#### What you are asked to do:
Can you update the records below, replacing every "sum across all series" with "total across all series" and leaving everything else unchanged?

Chart comprehension records
----------------
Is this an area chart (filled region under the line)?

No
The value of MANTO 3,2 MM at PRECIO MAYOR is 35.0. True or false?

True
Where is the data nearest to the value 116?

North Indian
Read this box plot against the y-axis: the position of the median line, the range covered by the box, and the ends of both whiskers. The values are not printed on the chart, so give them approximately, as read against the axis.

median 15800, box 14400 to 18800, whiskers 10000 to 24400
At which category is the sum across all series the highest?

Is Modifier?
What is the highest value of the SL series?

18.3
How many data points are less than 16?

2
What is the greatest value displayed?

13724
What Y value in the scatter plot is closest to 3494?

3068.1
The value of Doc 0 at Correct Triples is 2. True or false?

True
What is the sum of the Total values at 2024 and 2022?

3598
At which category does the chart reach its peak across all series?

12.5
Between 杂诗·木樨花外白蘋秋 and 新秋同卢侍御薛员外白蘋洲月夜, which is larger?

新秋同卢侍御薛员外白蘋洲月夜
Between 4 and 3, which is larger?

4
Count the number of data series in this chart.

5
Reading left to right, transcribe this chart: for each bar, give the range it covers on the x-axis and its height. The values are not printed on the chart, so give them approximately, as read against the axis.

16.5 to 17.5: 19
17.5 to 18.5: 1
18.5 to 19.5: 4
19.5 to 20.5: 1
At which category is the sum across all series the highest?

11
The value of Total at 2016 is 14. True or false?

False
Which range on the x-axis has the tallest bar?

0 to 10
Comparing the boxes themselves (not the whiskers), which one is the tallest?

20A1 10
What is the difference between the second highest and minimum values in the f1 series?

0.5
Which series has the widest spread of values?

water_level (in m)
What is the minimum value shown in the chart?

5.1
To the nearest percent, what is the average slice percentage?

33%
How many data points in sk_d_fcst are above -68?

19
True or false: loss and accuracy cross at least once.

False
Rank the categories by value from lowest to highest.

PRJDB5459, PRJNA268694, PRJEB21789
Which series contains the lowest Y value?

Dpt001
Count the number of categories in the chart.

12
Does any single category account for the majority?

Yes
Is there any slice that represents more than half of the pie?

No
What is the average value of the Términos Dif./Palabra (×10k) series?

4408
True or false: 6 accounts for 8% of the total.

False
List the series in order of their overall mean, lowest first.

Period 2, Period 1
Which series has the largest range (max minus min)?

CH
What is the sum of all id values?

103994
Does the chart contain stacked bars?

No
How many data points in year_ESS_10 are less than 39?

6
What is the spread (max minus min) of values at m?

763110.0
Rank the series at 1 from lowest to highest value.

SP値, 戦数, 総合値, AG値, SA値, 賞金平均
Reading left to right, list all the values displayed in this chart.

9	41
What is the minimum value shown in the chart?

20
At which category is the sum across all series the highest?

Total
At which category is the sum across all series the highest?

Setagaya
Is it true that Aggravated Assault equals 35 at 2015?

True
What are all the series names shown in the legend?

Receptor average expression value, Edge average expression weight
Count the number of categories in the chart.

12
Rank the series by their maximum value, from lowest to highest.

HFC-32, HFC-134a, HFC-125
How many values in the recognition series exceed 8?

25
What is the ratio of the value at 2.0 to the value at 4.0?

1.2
----------------
#### Result:
Is this an area chart (filled region under the line)?

No
The value of MANTO 3,2 MM at PRECIO MAYOR is 35.0. True or false?

True
Where is the data nearest to the value 116?

North Indian
Read this box plot against the y-axis: the position of the median line, the range covered by the box, and the ends of both whiskers. The values are not printed on the chart, so give them approximately, as read against the axis.

median 15800, box 14400 to 18800, whiskers 10000 to 24400
At which category is the total across all series the highest?

Is Modifier?
What is the highest value of the SL series?

18.3
How many data points are less than 16?

2
What is the greatest value displayed?

13724
What Y value in the scatter plot is closest to 3494?

3068.1
The value of Doc 0 at Correct Triples is 2. True or false?

True
What is the sum of the Total values at 2024 and 2022?

3598
At which category does the chart reach its peak across all series?

12.5
Between 杂诗·木樨花外白蘋秋 and 新秋同卢侍御薛员外白蘋洲月夜, which is larger?

新秋同卢侍御薛员外白蘋洲月夜
Between 4 and 3, which is larger?

4
Count the number of data series in this chart.

5
Reading left to right, transcribe this chart: for each bar, give the range it covers on the x-axis and its height. The values are not printed on the chart, so give them approximately, as read against the axis.

16.5 to 17.5: 19
17.5 to 18.5: 1
18.5 to 19.5: 4
19.5 to 20.5: 1
At which category is the total across all series the highest?

11
The value of Total at 2016 is 14. True or false?

False
Which range on the x-axis has the tallest bar?

0 to 10
Comparing the boxes themselves (not the whiskers), which one is the tallest?

20A1 10
What is the difference between the second highest and minimum values in the f1 series?

0.5
Which series has the widest spread of values?

water_level (in m)
What is the minimum value shown in the chart?

5.1
To the nearest percent, what is the average slice percentage?

33%
How many data points in sk_d_fcst are above -68?

19
True or false: loss and accuracy cross at least once.

False
Rank the categories by value from lowest to highest.

PRJDB5459, PRJNA268694, PRJEB21789
Which series contains the lowest Y value?

Dpt001
Count the number of categories in the chart.

12
Does any single category account for the majority?

Yes
Is there any slice that represents more than half of the pie?

No
What is the average value of the Términos Dif./Palabra (×10k) series?

4408
True or false: 6 accounts for 8% of the total.

False
List the series in order of their overall mean, lowest first.

Period 2, Period 1
Which series has the largest range (max minus min)?

CH
What is the sum of all id values?

103994
Does the chart contain stacked bars?

No
How many data points in year_ESS_10 are less than 39?

6
What is the spread (max minus min) of values at m?

763110.0
Rank the series at 1 from lowest to highest value.

SP値, 戦数, 総合値, AG値, SA値, 賞金平均
Reading left to right, list all the values displayed in this chart.

9	41
What is the minimum value shown in the chart?

20
At which category is the total across all series the highest?

Total
At which category is the total across all series the highest?

Setagaya
Is it true that Aggravated Assault equals 35 at 2015?

True
What are all the series names shown in the legend?

Receptor average expression value, Edge average expression weight
Count the number of categories in the chart.

12
Rank the series by their maximum value, from lowest to highest.

HFC-32, HFC-134a, HFC-125
How many values in the recognition series exceed 8?

25
What is the ratio of the value at 2.0 to the value at 4.0?

1.2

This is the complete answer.